I agree that if the agent was trained via REINFORCE and finds itself in state s′ that it might not know to take action a′ (because it’s only been reinforced to take action a from state s, and not to reach state s∗; and also because it might not know that a′ would transition it to state s∗).
But this also seems true if the agent were trained via Q-learning with a Q-function Q(s,a): the Q-function need not have learned that Q(s′,a′) is large, only that Q(s,a) is large.
In either the REINFORCE or the Q-learning case, once the agent sees a trajectory (s′,a′,s∗), it will make an update towards taking action a′ from state s′, but the size of the update seems to depend on details about the network implementing the policy or Q-function—if there’s some obvious reason that the Q-learner will necessarily make a larger update, I’ve missed it.
I think the above also applies in the case of actor-critic methods where the critic is implemented by a Q-function. And I think it still applies even if the critic is a value function V(s), but I’m less confident: the critic has the assumption baked in that rewards come only from states, but the actor still doesn’t, so this might have similar dynamics to REINFORCE. (And if it ends up that this does do better, it’s only by baking in an assumption about the environment—that rewards come from the states and not the specific trajectories—which isn’t true in all environments.)
So I don’t follow why Q-learning and actor-critic methods on one hand, and REINFORCE and FeedME on the other hand, lie on opposite sides of the “learn to navigate to high-reward states in a trajectory-independent way” spectrum.
(I enjoyed thinking through the details here, by the way, so thanks for prompting that.)
I think your example is too simple to capture the relevant phenomenon. Here’s one which does: suppose state s3 gives high reward, state s4 gives medium reward, and state s5 gives low reward. You’ve seen the following trajectories:
s2 → s3
s1 → s4
s1 → s2 → s5
Then q-learning will learn quickly that it should go s1 → s2 → s3, whereas REINFORCE and SFT will need to do further exploration before learning that.
I feel uncertain about how to think about the implications of this claim in the context of more complex environments, though.
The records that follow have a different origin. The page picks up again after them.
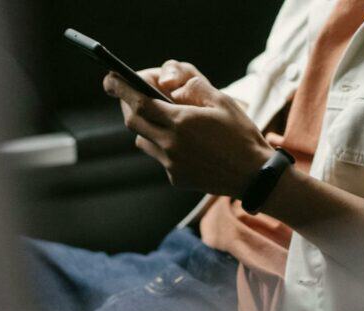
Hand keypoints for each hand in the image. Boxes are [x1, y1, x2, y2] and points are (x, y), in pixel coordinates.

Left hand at [103, 62, 271, 196]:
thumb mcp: (222, 102)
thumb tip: (170, 84)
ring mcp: (171, 164)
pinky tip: (184, 145)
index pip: (139, 102)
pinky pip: (160, 158)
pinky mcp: (176, 178)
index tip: (110, 79)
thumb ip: (194, 88)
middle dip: (127, 105)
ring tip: (163, 119)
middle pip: (133, 121)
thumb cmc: (241, 135)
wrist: (253, 176)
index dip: (121, 89)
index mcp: (181, 122)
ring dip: (146, 127)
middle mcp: (171, 144)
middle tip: (129, 95)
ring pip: (143, 141)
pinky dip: (164, 147)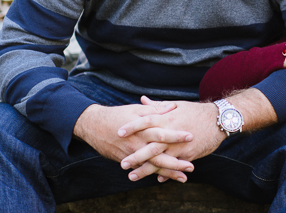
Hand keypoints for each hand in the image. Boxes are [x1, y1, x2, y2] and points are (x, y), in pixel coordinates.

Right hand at [73, 100, 192, 180]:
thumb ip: (156, 109)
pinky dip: (154, 175)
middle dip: (176, 162)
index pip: (161, 133)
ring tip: (183, 177)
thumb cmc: (117, 115)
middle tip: (191, 166)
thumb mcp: (136, 109)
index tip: (191, 136)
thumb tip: (174, 106)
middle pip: (158, 155)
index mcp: (142, 129)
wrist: (94, 126)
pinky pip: (143, 169)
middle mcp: (137, 144)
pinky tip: (166, 179)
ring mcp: (132, 154)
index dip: (176, 135)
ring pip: (152, 166)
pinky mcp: (127, 161)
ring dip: (168, 173)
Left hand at [118, 99, 225, 182]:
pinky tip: (157, 178)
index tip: (119, 132)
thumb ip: (157, 105)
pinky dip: (166, 172)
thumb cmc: (195, 111)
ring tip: (132, 176)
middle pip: (150, 145)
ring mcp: (180, 145)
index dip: (132, 126)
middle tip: (122, 163)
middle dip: (136, 155)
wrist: (219, 120)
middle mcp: (172, 132)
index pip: (146, 121)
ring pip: (160, 159)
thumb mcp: (176, 105)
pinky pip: (175, 165)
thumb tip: (142, 100)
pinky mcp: (189, 154)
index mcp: (168, 118)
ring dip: (146, 169)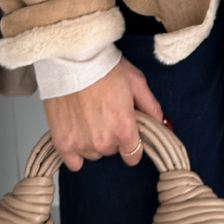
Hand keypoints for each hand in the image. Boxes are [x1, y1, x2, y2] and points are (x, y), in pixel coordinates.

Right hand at [44, 57, 164, 171]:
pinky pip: (73, 162)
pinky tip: (76, 135)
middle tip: (106, 115)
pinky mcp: (62, 143)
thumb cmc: (105, 68)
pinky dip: (75, 152)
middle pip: (112, 152)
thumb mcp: (136, 82)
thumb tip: (162, 124)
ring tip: (88, 118)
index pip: (133, 156)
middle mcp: (103, 142)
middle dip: (112, 137)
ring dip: (93, 142)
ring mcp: (81, 144)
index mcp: (124, 129)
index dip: (133, 146)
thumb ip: (151, 107)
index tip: (128, 136)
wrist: (72, 60)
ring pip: (93, 154)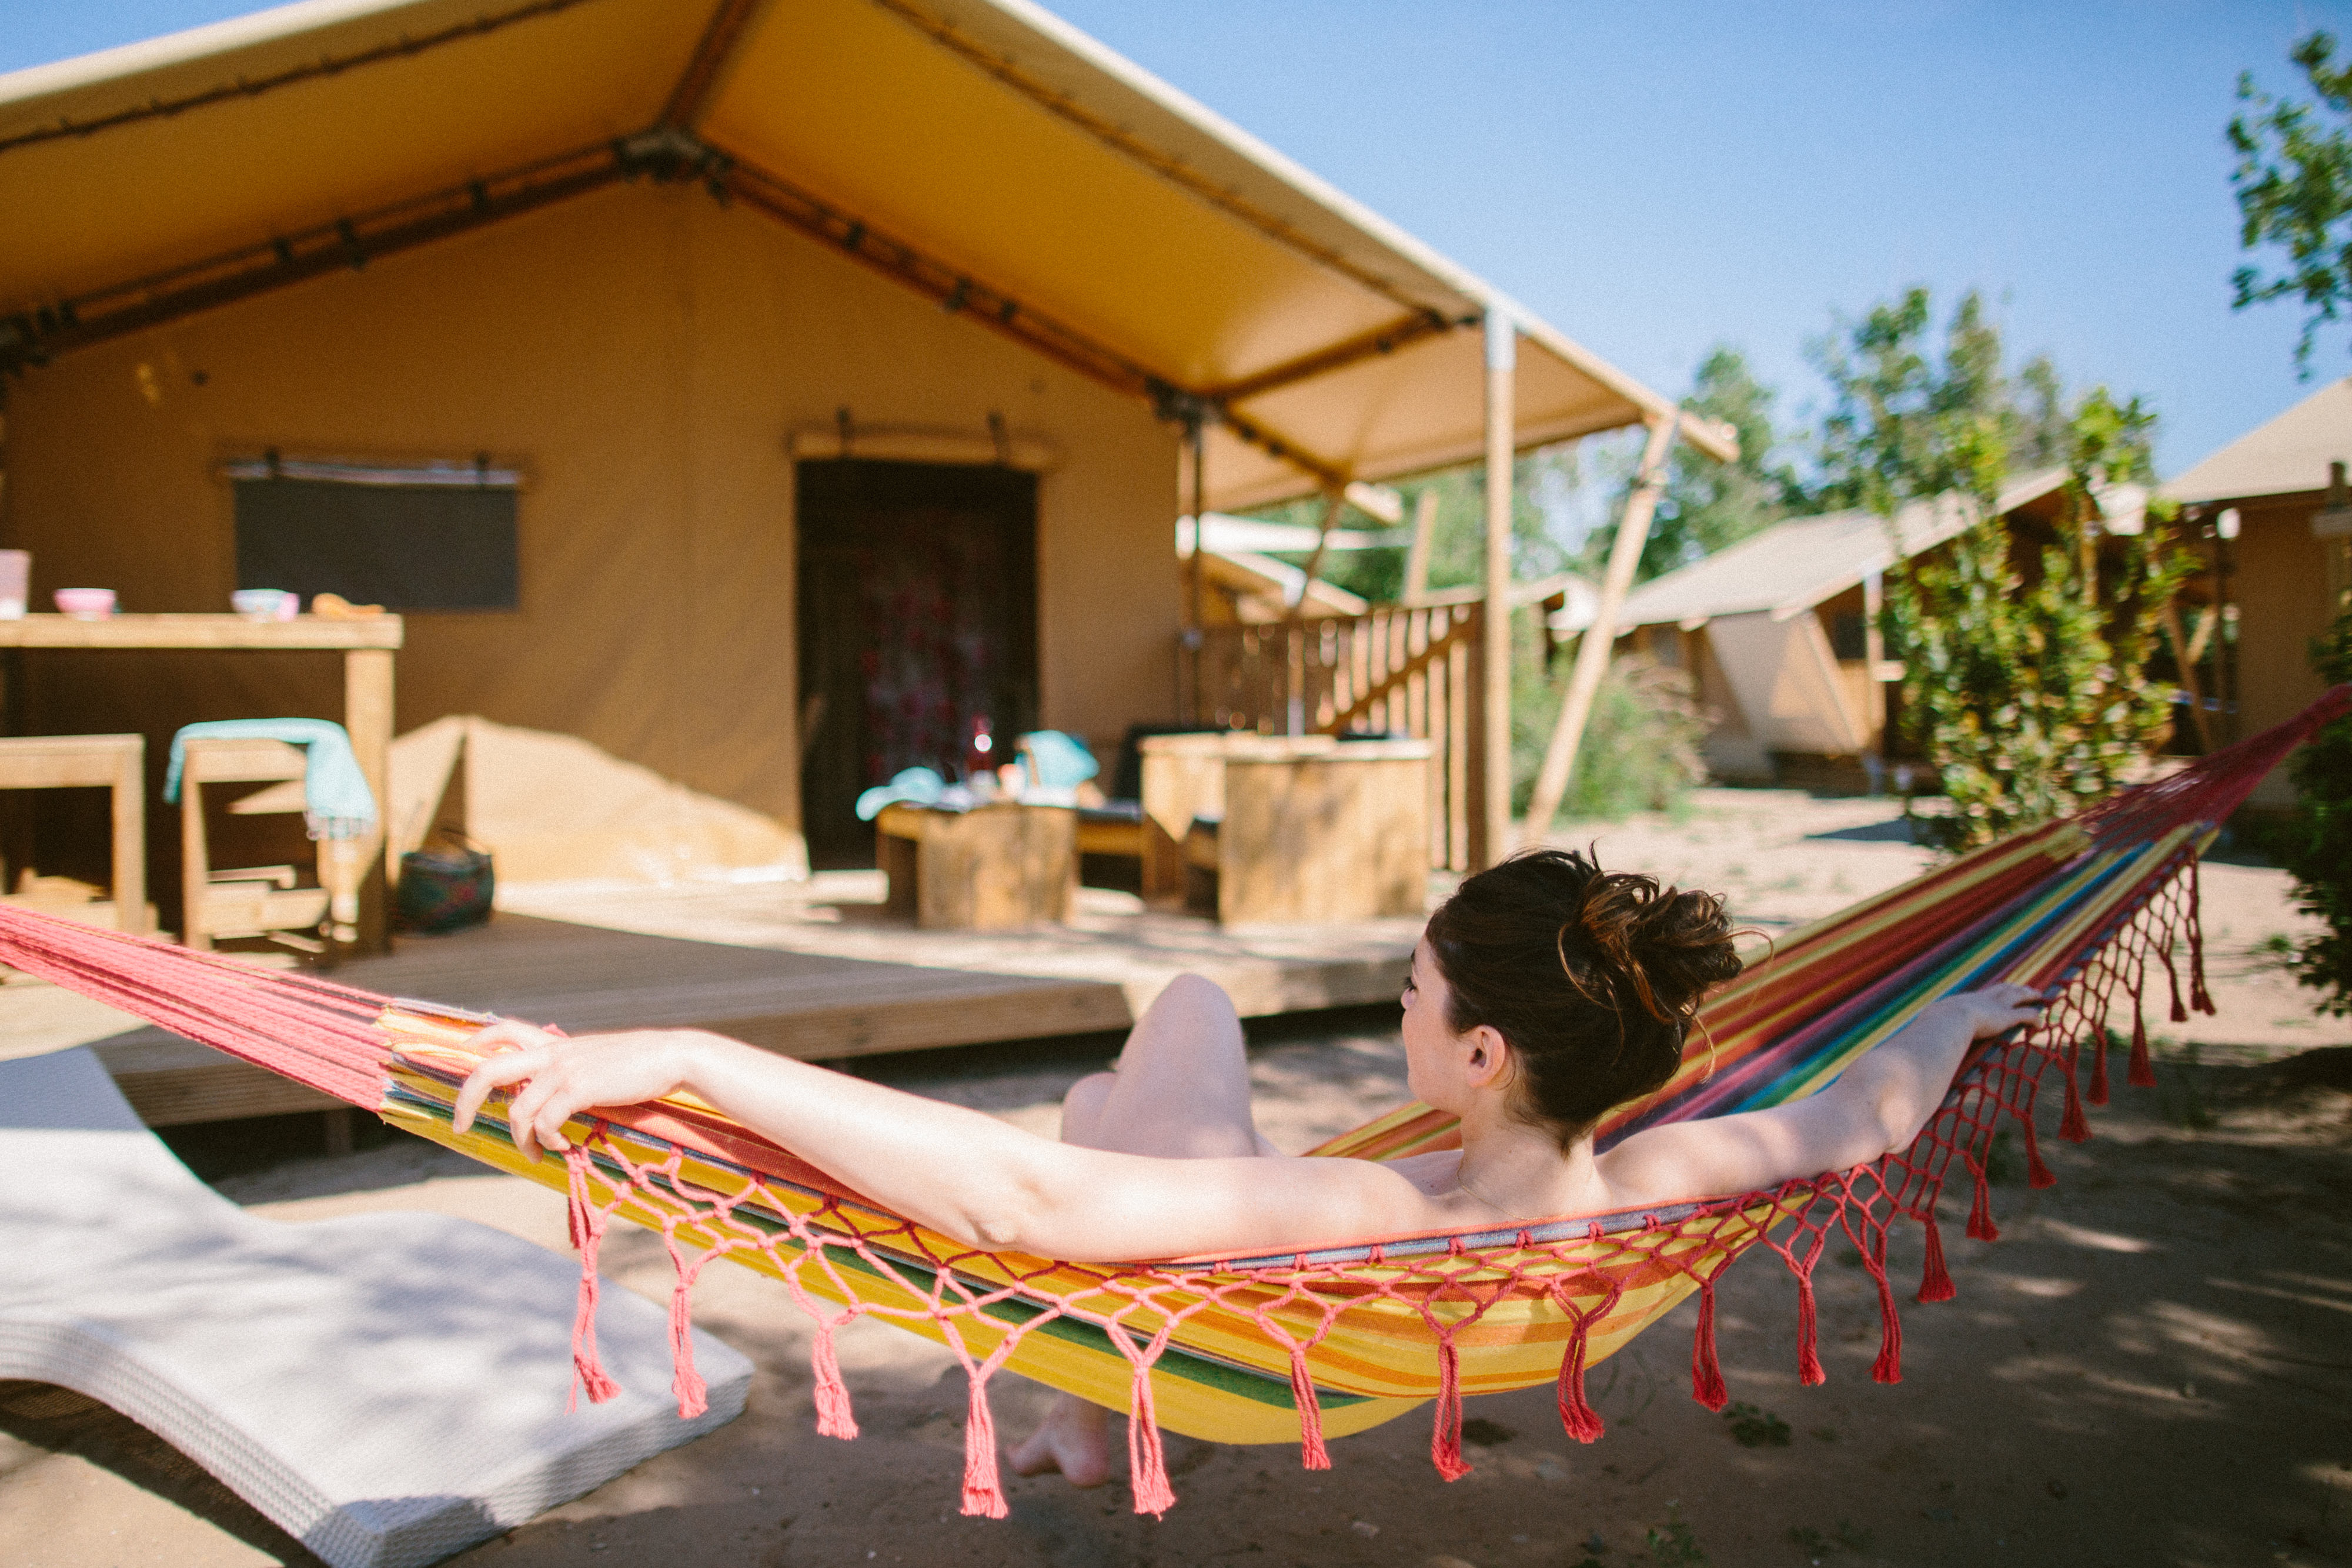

In some sense it only happens because q-learning is doing a one-step lookahead, which isn’t really scalable. (That also isn’t true of all critics.)
It feels like I might have just come up with a new name for “RL algorithms which work on offline data”, which is presumably not a crucial distinction.
Ah, nice example! I now see your point, and I agree with everything you wrote. Whereas REINFORCE and SFT only incentivize actions which in fact were historically part of high-reward trajectories, Q-learning and actor-critic incentivize actions which comprise trajectories that one can infer would be high-reward (even if those actions never actually appeared in high-reward trajectories previously).